WHAT IS EXPECTED: Your answer should consist of each line below that contains the string "aggregate".

Collected data entries:

-- -- --

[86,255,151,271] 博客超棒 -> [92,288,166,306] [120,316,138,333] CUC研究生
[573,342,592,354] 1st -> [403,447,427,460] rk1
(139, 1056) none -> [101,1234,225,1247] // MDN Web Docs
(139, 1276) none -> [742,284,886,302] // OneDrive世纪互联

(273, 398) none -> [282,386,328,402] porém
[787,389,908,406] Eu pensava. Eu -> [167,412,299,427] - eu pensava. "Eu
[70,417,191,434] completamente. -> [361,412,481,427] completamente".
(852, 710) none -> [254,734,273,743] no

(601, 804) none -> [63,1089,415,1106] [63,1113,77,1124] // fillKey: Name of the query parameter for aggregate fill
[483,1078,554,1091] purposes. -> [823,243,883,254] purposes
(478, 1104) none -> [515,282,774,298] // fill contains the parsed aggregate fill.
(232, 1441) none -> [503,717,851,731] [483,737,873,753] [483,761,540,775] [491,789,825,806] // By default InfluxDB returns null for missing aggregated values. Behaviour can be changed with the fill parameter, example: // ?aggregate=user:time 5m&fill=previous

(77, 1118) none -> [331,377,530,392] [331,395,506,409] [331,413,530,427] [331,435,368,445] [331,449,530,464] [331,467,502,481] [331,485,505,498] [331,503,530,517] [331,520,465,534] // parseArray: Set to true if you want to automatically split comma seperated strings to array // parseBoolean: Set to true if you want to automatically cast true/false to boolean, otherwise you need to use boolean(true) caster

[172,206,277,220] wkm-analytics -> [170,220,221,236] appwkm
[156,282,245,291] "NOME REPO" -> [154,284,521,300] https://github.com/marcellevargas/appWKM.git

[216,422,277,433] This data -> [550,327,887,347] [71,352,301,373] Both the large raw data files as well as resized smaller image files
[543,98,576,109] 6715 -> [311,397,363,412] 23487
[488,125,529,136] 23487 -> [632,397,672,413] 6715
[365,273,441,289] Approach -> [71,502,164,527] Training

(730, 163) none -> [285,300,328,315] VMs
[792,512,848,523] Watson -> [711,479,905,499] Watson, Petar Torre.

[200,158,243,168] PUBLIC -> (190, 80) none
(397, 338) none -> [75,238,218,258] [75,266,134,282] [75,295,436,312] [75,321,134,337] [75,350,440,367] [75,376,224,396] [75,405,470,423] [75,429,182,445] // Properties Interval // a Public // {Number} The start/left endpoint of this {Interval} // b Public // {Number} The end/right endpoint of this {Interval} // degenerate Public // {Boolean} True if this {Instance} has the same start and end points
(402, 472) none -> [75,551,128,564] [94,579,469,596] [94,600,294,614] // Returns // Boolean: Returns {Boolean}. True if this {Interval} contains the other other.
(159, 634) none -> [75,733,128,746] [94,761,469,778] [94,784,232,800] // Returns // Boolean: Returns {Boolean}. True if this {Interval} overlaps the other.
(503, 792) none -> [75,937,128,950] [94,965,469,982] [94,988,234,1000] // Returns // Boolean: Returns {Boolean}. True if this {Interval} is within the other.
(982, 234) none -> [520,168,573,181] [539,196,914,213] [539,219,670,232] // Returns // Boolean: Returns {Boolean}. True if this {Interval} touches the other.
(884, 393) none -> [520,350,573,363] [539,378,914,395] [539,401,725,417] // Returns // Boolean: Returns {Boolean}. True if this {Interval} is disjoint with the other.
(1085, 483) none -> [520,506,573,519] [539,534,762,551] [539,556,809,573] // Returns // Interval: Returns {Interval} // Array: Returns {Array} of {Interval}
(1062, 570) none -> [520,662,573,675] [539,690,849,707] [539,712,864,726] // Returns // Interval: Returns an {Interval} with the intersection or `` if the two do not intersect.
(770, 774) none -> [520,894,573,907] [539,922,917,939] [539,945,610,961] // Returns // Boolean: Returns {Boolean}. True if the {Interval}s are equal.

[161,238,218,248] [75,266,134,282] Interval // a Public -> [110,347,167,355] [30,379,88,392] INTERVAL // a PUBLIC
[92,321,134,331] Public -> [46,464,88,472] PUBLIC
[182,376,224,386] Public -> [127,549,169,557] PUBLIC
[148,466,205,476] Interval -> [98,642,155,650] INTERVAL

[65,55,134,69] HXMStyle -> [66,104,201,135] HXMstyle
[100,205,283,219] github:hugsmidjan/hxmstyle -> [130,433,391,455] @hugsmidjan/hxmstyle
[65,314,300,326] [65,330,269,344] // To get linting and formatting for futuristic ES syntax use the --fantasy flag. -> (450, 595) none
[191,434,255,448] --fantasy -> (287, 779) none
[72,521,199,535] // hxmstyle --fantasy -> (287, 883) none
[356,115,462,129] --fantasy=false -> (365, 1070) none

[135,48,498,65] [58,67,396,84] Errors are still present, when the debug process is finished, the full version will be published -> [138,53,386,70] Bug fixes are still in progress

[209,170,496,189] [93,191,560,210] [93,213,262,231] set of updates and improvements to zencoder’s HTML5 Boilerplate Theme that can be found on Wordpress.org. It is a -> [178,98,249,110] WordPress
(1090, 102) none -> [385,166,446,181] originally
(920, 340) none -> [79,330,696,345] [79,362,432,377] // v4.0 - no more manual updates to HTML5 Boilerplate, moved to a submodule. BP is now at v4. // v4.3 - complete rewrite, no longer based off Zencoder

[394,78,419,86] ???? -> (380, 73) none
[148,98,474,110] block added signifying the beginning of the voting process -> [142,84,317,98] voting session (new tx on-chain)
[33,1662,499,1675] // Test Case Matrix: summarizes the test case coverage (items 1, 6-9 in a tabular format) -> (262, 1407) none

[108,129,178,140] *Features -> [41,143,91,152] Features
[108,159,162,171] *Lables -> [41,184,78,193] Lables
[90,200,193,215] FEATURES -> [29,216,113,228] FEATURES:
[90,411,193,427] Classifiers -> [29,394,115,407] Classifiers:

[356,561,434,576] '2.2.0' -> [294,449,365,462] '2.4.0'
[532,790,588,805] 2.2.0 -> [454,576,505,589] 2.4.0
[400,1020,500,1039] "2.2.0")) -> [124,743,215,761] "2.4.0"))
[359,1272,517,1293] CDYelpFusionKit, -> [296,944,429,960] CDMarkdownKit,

-- -- --

ANSWER BELOW:
(601, 804) none -> [63,1089,415,1106] [63,1113,77,1124] // fillKey: Name of the query parameter for aggregate fill
(478, 1104) none -> [515,282,774,298] // fill contains the parsed aggregate fill.
(232, 1441) none -> [503,717,851,731] [483,737,873,753] [483,761,540,775] [491,789,825,806] // By default InfluxDB returns null for missing aggregated values. Behaviour can be changed with the fill parameter, example: // ?aggregate=user:time 5m&fill=previous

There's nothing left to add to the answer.